Copy the text of every item below word for word, leaving out the pictures.

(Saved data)
★ ★ ★ ★

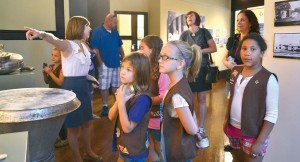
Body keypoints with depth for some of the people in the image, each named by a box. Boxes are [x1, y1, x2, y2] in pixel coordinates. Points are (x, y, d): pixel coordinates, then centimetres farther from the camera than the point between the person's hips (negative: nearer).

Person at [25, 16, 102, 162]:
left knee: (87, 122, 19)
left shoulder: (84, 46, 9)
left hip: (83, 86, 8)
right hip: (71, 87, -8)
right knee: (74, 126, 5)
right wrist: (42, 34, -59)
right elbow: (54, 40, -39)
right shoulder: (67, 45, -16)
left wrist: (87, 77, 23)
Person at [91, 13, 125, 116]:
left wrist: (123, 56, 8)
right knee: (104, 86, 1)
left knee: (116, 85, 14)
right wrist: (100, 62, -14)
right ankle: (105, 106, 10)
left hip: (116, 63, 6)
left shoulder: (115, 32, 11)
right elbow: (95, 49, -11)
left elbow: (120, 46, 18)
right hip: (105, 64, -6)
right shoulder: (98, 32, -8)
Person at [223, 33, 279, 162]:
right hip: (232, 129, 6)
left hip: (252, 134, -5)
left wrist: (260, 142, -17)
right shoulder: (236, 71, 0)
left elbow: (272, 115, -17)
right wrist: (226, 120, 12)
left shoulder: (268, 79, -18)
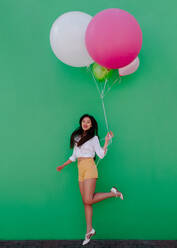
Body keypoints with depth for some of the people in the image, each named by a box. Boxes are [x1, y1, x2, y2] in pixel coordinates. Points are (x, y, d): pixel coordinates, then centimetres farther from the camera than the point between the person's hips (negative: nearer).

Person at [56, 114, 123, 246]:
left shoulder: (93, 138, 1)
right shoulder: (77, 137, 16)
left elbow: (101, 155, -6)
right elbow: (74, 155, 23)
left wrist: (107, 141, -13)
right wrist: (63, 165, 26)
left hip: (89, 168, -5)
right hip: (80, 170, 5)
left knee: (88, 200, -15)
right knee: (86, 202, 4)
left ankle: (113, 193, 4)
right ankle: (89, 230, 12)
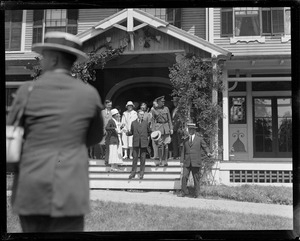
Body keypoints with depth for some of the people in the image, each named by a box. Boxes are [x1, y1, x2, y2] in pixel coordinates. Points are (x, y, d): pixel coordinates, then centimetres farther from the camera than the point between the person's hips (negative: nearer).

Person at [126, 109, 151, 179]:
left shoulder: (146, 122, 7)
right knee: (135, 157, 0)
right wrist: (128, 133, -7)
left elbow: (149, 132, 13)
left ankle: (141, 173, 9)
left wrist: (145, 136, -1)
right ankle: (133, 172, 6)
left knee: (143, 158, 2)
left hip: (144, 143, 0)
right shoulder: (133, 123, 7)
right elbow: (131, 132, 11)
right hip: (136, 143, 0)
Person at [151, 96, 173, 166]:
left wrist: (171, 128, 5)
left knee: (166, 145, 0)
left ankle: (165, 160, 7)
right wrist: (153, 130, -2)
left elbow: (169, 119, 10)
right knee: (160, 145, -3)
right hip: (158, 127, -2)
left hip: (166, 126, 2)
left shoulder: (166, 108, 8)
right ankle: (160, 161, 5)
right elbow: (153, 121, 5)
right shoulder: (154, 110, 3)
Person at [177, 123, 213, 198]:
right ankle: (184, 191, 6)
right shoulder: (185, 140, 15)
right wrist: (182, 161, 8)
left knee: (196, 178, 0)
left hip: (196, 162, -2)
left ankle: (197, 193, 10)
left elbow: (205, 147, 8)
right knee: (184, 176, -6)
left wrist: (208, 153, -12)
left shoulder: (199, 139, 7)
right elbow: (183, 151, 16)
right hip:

★ ★ ★ ★

Written reply:
Body keypoints with depth for some of the people in the image, each named by a box. Boxes are [x1, y1, x2, y2] in pixel coordinates. Points are (x, y, d): pixel coordinates, then centimetres farther from the camera than the point between the person's hips (negative: nearer).

Person at [25, 16, 102, 162]:
left knee: (87, 122, 19)
left shoulder: (84, 46, 9)
left hip: (83, 86, 8)
right hip: (71, 87, -8)
right knee: (74, 126, 5)
right wrist: (42, 34, -59)
right elbow: (54, 40, -39)
right shoulder: (67, 45, -16)
left wrist: (87, 77, 23)
Person at [91, 13, 125, 116]:
left wrist: (123, 56, 8)
right knee: (104, 86, 1)
left knee: (116, 85, 14)
right wrist: (100, 62, -14)
right ankle: (105, 106, 10)
left hip: (116, 63, 6)
left shoulder: (115, 32, 11)
right elbow: (95, 49, -11)
left elbow: (120, 46, 18)
right hip: (105, 64, -6)
right shoulder: (98, 32, -8)
Person at [223, 33, 279, 162]:
right hip: (232, 129, 6)
left hip: (252, 134, -5)
left wrist: (260, 142, -17)
right shoulder: (236, 71, 0)
left elbow: (272, 115, -17)
right wrist: (226, 120, 12)
left shoulder: (268, 79, -18)
Body keypoints with depth for some of the people in the image, each named by a box. Boxes are [x1, y1, x2, y2] in pixel coordinates. Points are (x, y, d): pixel coordinates, then centimetres farther from the camera than the point between the person's hips (negative: nearer).

Person at [56, 114, 123, 246]:
left shoulder: (93, 138, 1)
right shoulder: (77, 137, 16)
left elbow: (101, 155, -6)
right elbow: (74, 155, 23)
left wrist: (107, 141, -13)
right wrist: (63, 165, 26)
left hip: (89, 168, -5)
right hip: (80, 170, 5)
left knee: (88, 200, -15)
right knee: (86, 202, 4)
left ankle: (113, 193, 4)
right ankle: (89, 230, 12)
Body keypoints with depth for some of the people in the image, each named by a box. Boxes are [x1, y1, x2, y2] in pixel coordinates. Points are (x, y, d): pixel coordinates, then centimetres farther from the camera than the point between the person's hips (negative: nearer).

Person at [126, 109, 151, 179]:
left shoulder: (146, 122, 7)
right knee: (135, 157, 0)
right wrist: (128, 133, -7)
left elbow: (149, 132, 13)
left ankle: (141, 173, 9)
left wrist: (145, 136, -1)
right ankle: (133, 172, 6)
left knee: (143, 158, 2)
left hip: (144, 143, 0)
right shoulder: (133, 123, 7)
right elbow: (131, 132, 11)
right hip: (136, 143, 0)
Person at [151, 96, 173, 166]:
left wrist: (171, 128, 5)
left knee: (166, 145, 0)
left ankle: (165, 160, 7)
right wrist: (153, 130, -2)
left elbow: (169, 119, 10)
right knee: (160, 145, -3)
right hip: (158, 127, -2)
left hip: (166, 126, 2)
left shoulder: (166, 108, 8)
right ankle: (160, 161, 5)
right elbow: (153, 121, 5)
right shoulder: (154, 110, 3)
Person at [177, 123, 213, 198]:
right ankle: (184, 191, 6)
right shoulder: (185, 140, 15)
right wrist: (182, 161, 8)
left knee: (196, 178, 0)
left hip: (196, 162, -2)
left ankle: (197, 193, 10)
left elbow: (205, 147, 8)
right knee: (184, 176, -6)
left wrist: (208, 153, -12)
left shoulder: (199, 139, 7)
right elbow: (183, 151, 16)
right hip:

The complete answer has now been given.